Purbaya Ajukan Anggaran Kemenkeu 2027 Rp49,8 Triliun

Purbaya Ajukan Anggaran Kemenkeu 2027 Rp49,8 Triliun
Menteri Keuangan Purbaya Yudhi Sadewa (Foto: Tangkapan Layar)

Jakarta, MI - Menteri Keuangan Purbaya Yudhi Sadewa mengajukan usulan anggaran Kementerian Keuangan (Kemenkeu) untuk tahun 2027 sebesar Rp49.801.124.984.000 atau sekitar Rp49,80 triliun.

Dalam rincian pagu indikatif tersebut, alokasi terbesar berasal dari rupiah murni sebesar Rp39,32 triliun, Penerimaan Negara Bukan Pajak (PNBP) sebesar Rp102,15 miliar, serta dana Badan Layanan Umum (BLU) sebesar Rp10,38 triliun.

Purbaya menyebut, usulan anggaran tersebut tidak jauh berbeda dengan pagu tahun anggaran 2026 setelah dikurangi efisiensi. Hal ini sejalan dengan kebijakan pemerintah yang mendorong efisiensi anggaran dan penajaman belanja.

"Kementerian/lembaga perlu mengoptimalkan sumber daya dan anggaran yang ada di tengah kebutuhan yang semakin meningkat, terutama untuk mendukung program kerja prioritas nasional," ujarnya dalam rapat bersama Komisi XI DPR RI di Kompleks Parlemen, Senayan, Jakarta, Senin (15/6/2026).

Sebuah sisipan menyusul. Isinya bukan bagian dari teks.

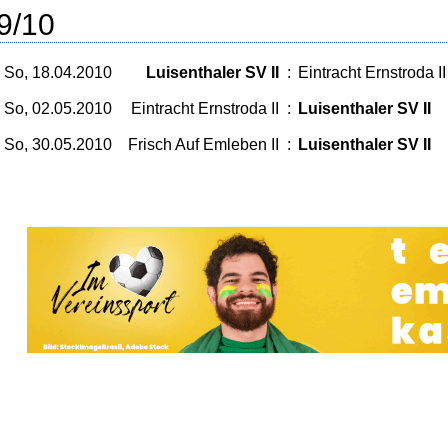
9/10
So, 18.04.2010
Luisenthaler SV II
:
Eintracht Ernstroda II
So, 02.05.2010
Eintracht Ernstroda II
:
Luisenthaler SV II
So, 30.05.2010
Frisch Auf Emleben II
:
Luisenthaler SV II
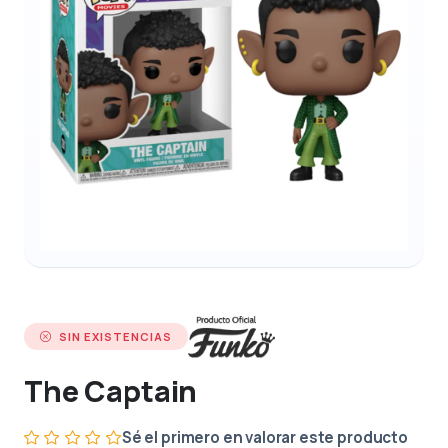
SIN EXISTENCIAS
The Captain
Sé el primero en valorar este producto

Dari sisi peruntukan, pagu indikatif Kementerian Keuangan tahun 2027 dialokasikan untuk fungsi pelayanan umum sebesar Rp45,519 triliun. Selain itu, fungsi ekonomi sebesar Rp284,7 miliar dan fungsi pendidikan sebesar Rp3,996 triliun.

"Alokasi ini diperlukan untuk mendukung pelaksanaan tugas Kementerian Keuangan dalam menjaga stabilitas fiskal, memperkuat layanan publik, serta mewujudkan transformasi ekonomi yang inklusif dan berkelanjutan," jelas Purbaya.

Kemenkeu juga menyiapkan lima program kerja utama pada 2027 untuk mendukung Program Kerja Prioritas Nasional (PKPN) dan berbagai kegiatan strategis pemerintah melalui enam eselon I.

Dalam program pertama, yakni Kebijakan Fiskal, Sektor Keuangan dan Ekonomi, Kemenkeu memasukkan pendanaan pendidikan dasar untuk peningkatan akses pendidikan melalui 514 Sekolah Rakyat.

Selain itu, Kemenkeu juga menyiapkan strategi kebijakan fiskal jangka menengah yang prudent dan berkelanjutan guna mendorong pertumbuhan ekonomi.

Pada program kedua, yakni Pengelolaan Penerimaan Negara, Kemenkeu akan memperkuat sinergi patroli laut terkoordinasi sebagai upaya memberantas penyelundupan. Langkah ini juga diiringi dengan pembentukan Joint Task Force on Illegal Goods untuk menekan peredaran barang ilegal, termasuk narkoba.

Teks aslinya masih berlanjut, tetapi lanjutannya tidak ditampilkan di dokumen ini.